*** MATERIAL FOR THE TASK ***
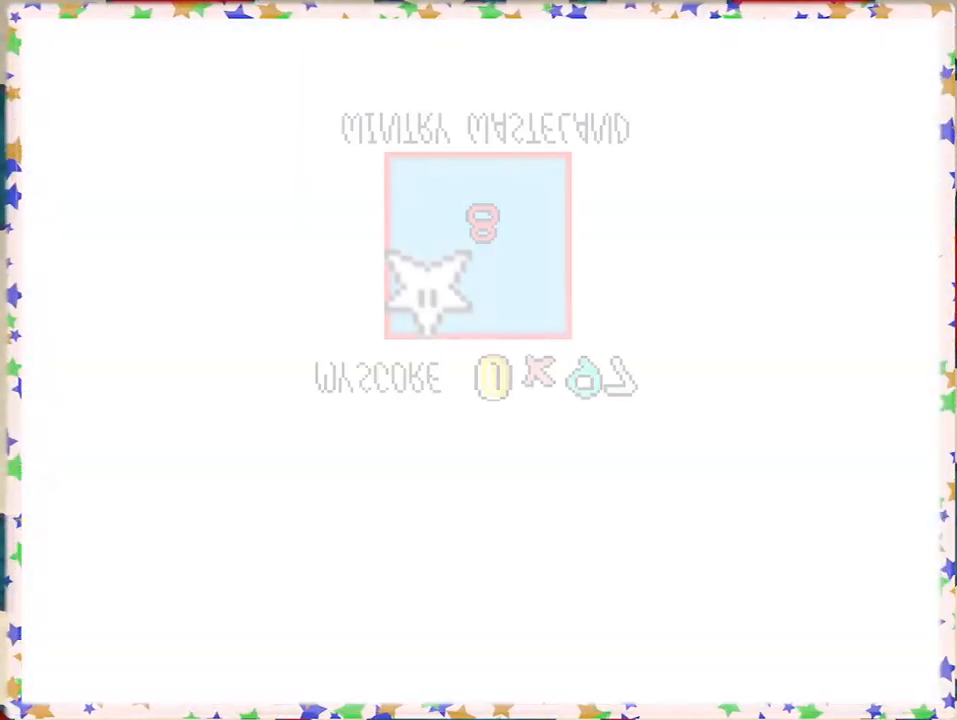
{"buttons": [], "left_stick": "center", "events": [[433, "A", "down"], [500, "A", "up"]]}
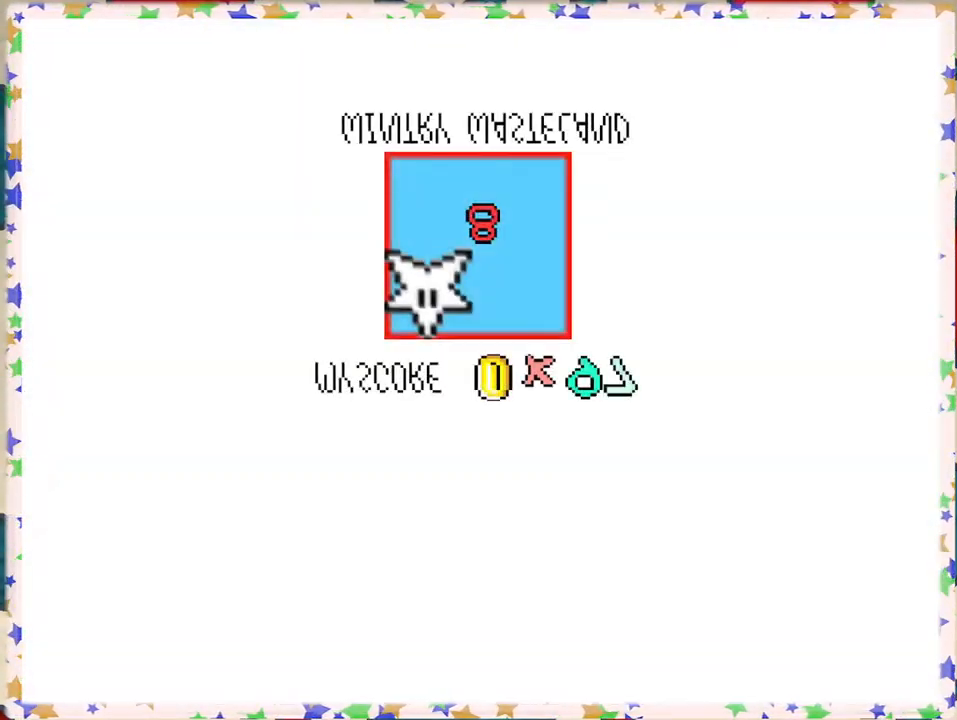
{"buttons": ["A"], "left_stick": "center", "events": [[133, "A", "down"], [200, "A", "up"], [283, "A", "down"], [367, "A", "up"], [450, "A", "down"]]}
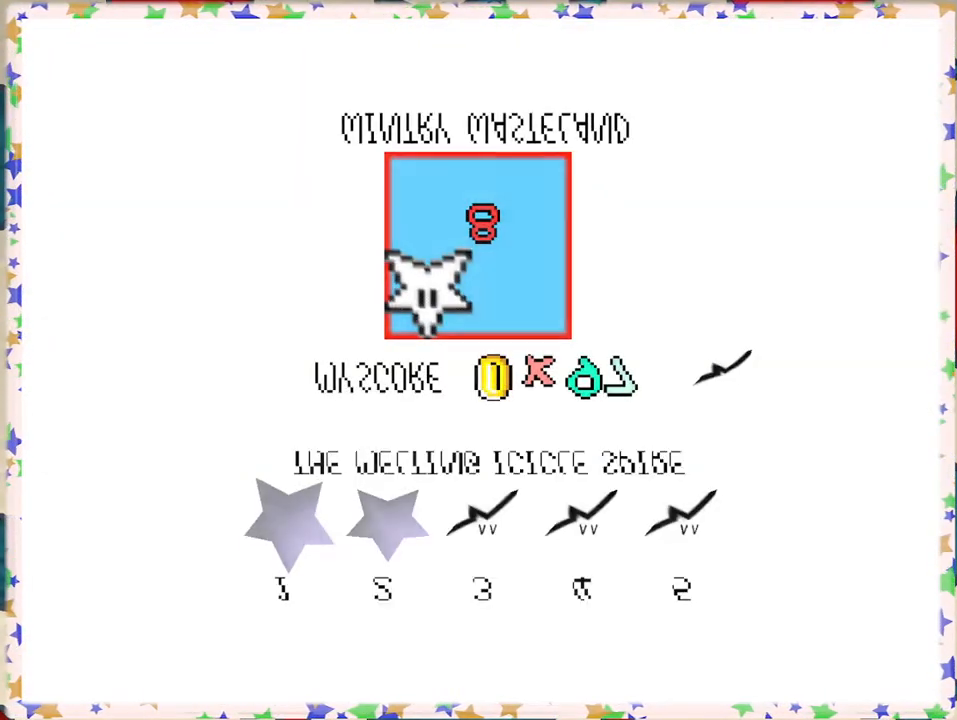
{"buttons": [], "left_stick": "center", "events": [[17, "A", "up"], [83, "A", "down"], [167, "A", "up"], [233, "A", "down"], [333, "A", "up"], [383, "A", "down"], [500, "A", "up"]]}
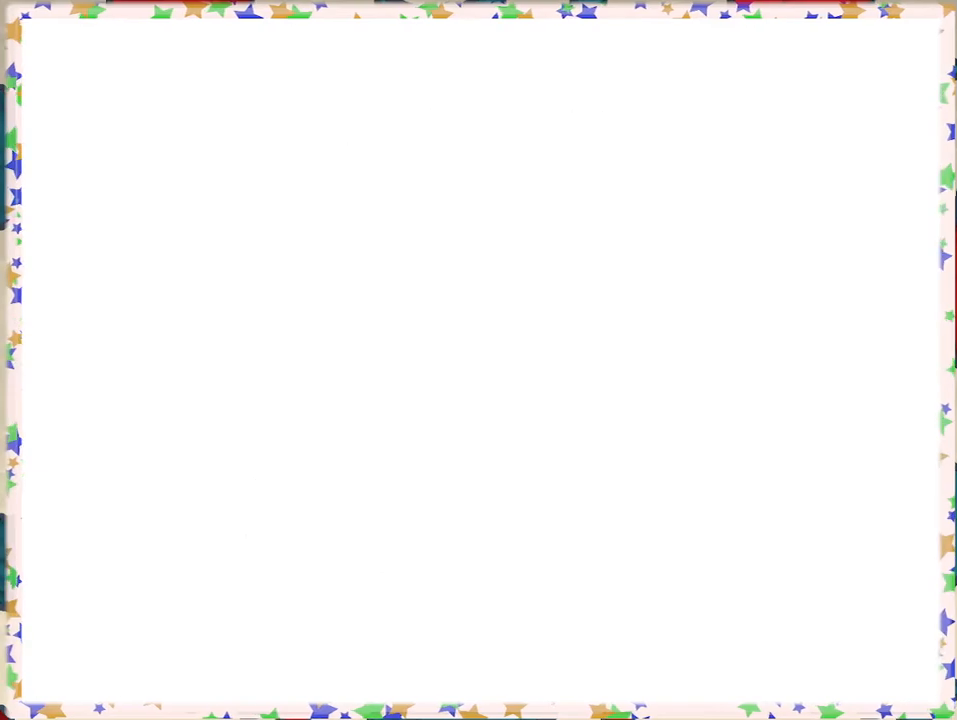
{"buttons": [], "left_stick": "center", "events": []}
*** End of MATERIAL FOR THE TASK ***
*** MATERIAL FOR THE TASK ***
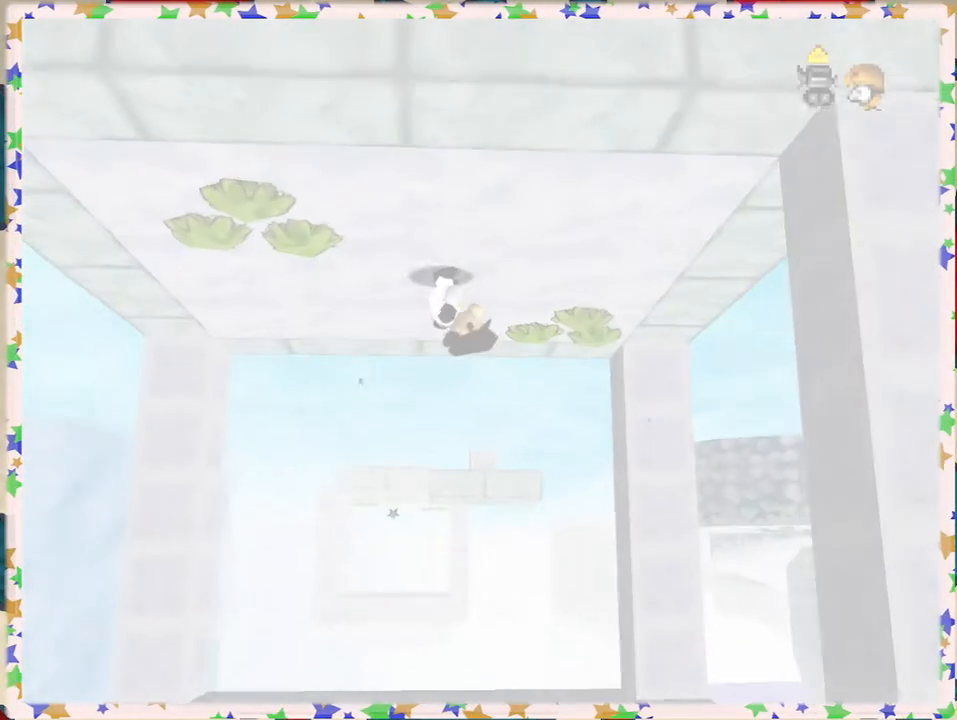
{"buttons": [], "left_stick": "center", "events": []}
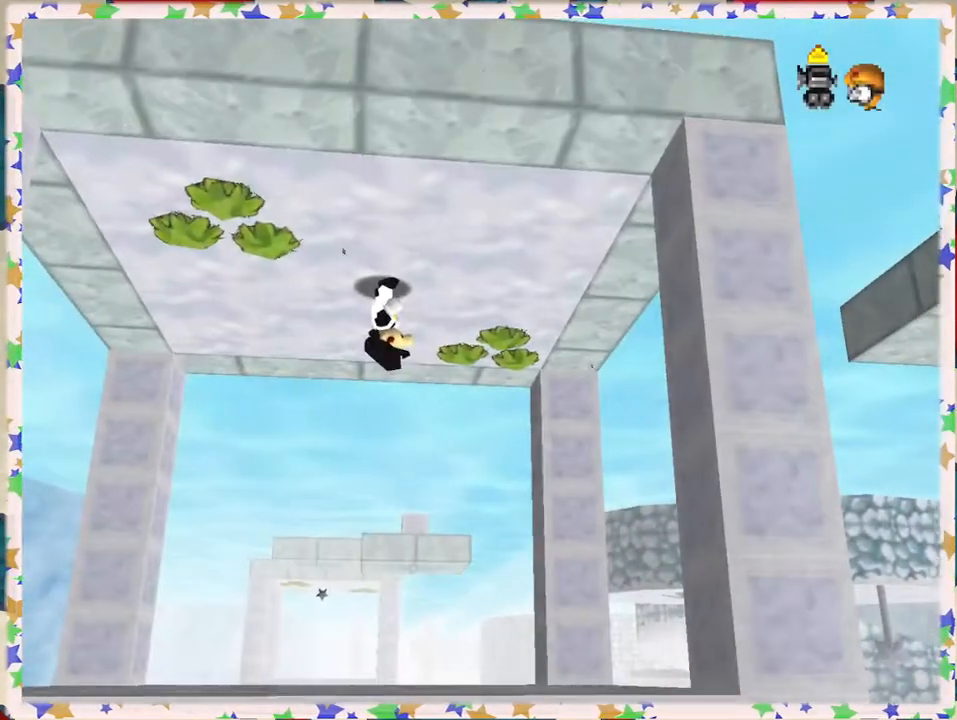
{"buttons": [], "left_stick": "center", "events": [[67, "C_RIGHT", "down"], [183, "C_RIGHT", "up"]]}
*** End of MATERIAL FOR THE TASK ***
*** MATERIAL FOR THE TASK ***
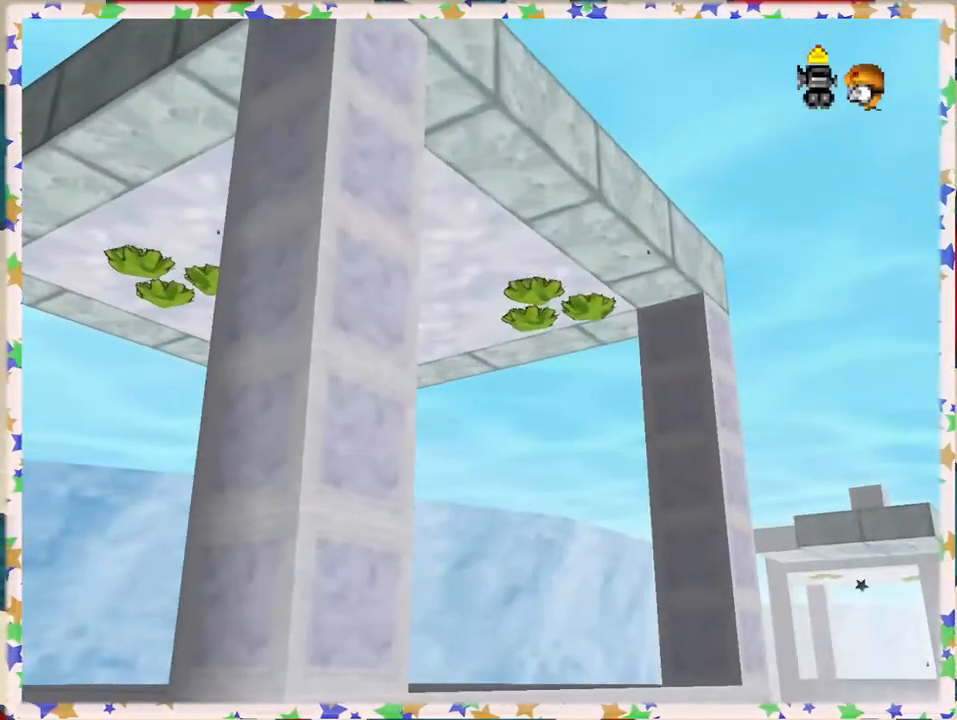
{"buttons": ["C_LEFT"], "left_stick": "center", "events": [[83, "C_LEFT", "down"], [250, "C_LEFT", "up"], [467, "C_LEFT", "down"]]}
*** End of MATERIAL FOR THE TASK ***
[WHAT TO PRODUCE] Tally up the lines in the data that hold the word "down". Only the total should be given.

[TASK RESPONSE] 5